Año tras año, enero comienza con promesas: “Esta vez será diferente”. Nos decimos que vamos a cambiar, que esta vez alcanzaremos nuestras metas. Sin embargo, al poco tiempo, muchas de esas resoluciones comienzan a tambalearse. Sabemos que habrá obstáculos en el camino, y cuando nos topamos con ellos, no nos sorprenden. De hecho, somos plenamente conscientes de su presencia.
El problema no es que ignoremos los desafíos, sino que el marco desde el que los interpretamos suele ser el equivocado. Vemos esas rocas como pruebas de nuestra incapacidad, como señales de que no tenemos suficiente fuerza de voluntad o motivación, en lugar de entenderlas como oportunidades para ajustar nuestro enfoque y comprender mejor qué necesitamos. En este artículo, exploramos tres de estas rocas comunes—obstáculos que a menudo malinterpretamos—y cómo podemos redirigir nuestra perspectiva para que dejen de bloquearnos y nos ayuden a avanzar.
Roca 1: Creemos que nos falta motivación, cuando quizás nos sobra
Uno de los errores más comunes es asumir que el problema detrás de nuestras resoluciones fallidas es la falta de motivación. Nos decimos: “No tengo suficiente fuerza de voluntad”, “Soy demasiado vago”, o “Me falta disciplina”. Sin embargo, esto no siempre es cierto. De hecho, podrías estar rebosante de motivación, pero dirigida hacia el lugar equivocado.
Piénsalo: si no haces ejercicio, si procrastinas en tus tareas o si caes repetidamente en ciertos hábitos, es porque esos comportamientos están satisfaciendo algo. Cada acción que repetimos, incluso las que parecen perjudiciales, cumple una función. Quizás evitas hacer ejercicio porque quedarte en casa viendo una serie te da una sensación inmediata de comodidad y seguridad. O tal vez procrastinas porque enfrentar tus pendientes te genera ansiedad, y evadirlos te permite evitar ese malestar, al menos por un rato.

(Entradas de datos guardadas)
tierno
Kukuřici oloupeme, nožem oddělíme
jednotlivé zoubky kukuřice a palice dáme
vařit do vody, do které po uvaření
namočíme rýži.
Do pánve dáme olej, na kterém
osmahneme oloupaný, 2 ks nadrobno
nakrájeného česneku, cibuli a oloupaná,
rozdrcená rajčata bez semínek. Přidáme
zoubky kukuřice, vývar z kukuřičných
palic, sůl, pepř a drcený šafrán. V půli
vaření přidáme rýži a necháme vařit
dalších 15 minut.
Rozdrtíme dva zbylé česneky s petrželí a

◆ **PREGUNTAS POR RESPONDER**:
a. Según el artículo sobre las resoluciones de año nuevo, ¿cuántas rocas comunes se proponen explorar?
b. Vuelve a escribir un fragmento del artículo sobre las resoluciones y renombra "motivación" como "energía". Comienza en las palabras "Roca 1: Creemos" y detente después de "el lugar equivocado.".

◆ **RESULTADOS DEL EJERCICIO**:
a. Tres rocas comunes, es decir, obstáculos que a menudo malinterpretamos.

b.
Roca 1: Creemos que nos falta energía, cuando quizás nos sobra
Uno de los errores más comunes es asumir que el problema detrás de nuestras resoluciones fallidas es la falta de energía. Nos decimos: “No tengo suficiente fuerza de voluntad”, “Soy demasiado vago”, o “Me falta disciplina”. Sin embargo, esto no siempre es cierto. De hecho, podrías estar rebosante de energía, pero dirigida hacia el lugar equivocado.